## Document passage
_____
In October, FBI consultant Paul L. Williams wrote a book Dunces of Doomsday in which he claimed that Amer el-Maati, Adnan Shukrijumah, Jaber A. Elbaneh and Anas al-Liby had all been seen around Hamilton, Ontario the previous year, and that Shukrijumah had been seen at McMaster University where he "wasted no time in gaining access to the nuclear reactor and stealing more than 180 pounds of nuclear material for the creation of radiological bombs". He was subsequently sued by the University for libel, as there was no evidence to support these allegations. The publisher later apologized for allowing Williams to print statements which "were without basis in fact".
Around this time, the FBI had received a tip that a couple resembling el-Maati and Aafia Siddiqui had been seen filming tourist sites around Niagara Falls.
In January 2004, State Security officials in Giza, Egypt again interrogated his brother Ahmad, demanding to know where Amer was hiding. On January 12, 2004, State Security offered to release Ahmad to his family if they would give up the location of Amer. Their mother protested that she didn't know where Amer was, and Ahmad was released the following day.
On May 26, 2004, United States Attorney General John Ashcroft and FBI Director Robert Mueller announced that reports indicated that el-Maati was one of seven Al-Qaeda members who were planning a terrorist action for the summer or fall of 2004. Others listed on that date were Ahmed Khalfan Ghailani, Fazul Abdullah Mohammed, Aafia Siddiqui, Adam Yahiye Gadahn, Abderraouf Jdey, and Adnan Gulshair el Shukrijumah. The announcement prompted Canadian Prime Minister Paul Martin to announce that neither el-Maati nor Abderraouf Jdey had been in the country in "a while". American Democrats labeled the warning "suspicious" and said it was held solely to divert attention from President Bush's plummeting poll numbers and to push the failings of the Invasion of Iraq off the front page. CSIS director Reid Morden voiced similar concerns, saying it seemed more like "election year" politics, than an actual threat – and The New York Times pointed out that one day before the announcement, they had been told by the Department of Homeland Security that there were no current risks.
On August 21, 2004, The Inquirer and Mirror newspaper reported a "possible sighting" of Amer at the Nantucket Memorial Airport, and his photo was distributed to local security and transit workers.
That year, his family reported hearing rumors that Amer had been killed in the opening months of the Afghanistan War three years earlier.
In May 2005, the Canadian Security Intelligence Service again visited the el-Maati family, demanding to know where Amer was hiding and suggesting that his family should persuade him to turn himself into Canadian authorities rather than risk worse treatment at the hands of Afghan, Pakistani or American captors, to which they protested that they had not heard from him in five years.
_____
## Collected material
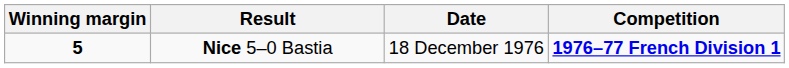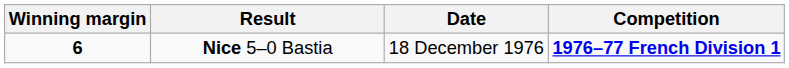Nice 5–0 Bastia | Winning margin: 5 -> 6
_____
## Stated task
Repeat everything from "That year, his" down to "in five years." in the passage about Amer el-Maati above, word for word.

## Answer to this task
That year, his family reported hearing rumors that Amer had been killed in the opening months of the Afghanistan War three years earlier.
In May 2005, the Canadian Security Intelligence Service again visited the el-Maati family, demanding to know where Amer was hiding and suggesting that his family should persuade him to turn himself into Canadian authorities rather than risk worse treatment at the hands of Afghan, Pakistani or American captors, to which they protested that they had not heard from him in five years.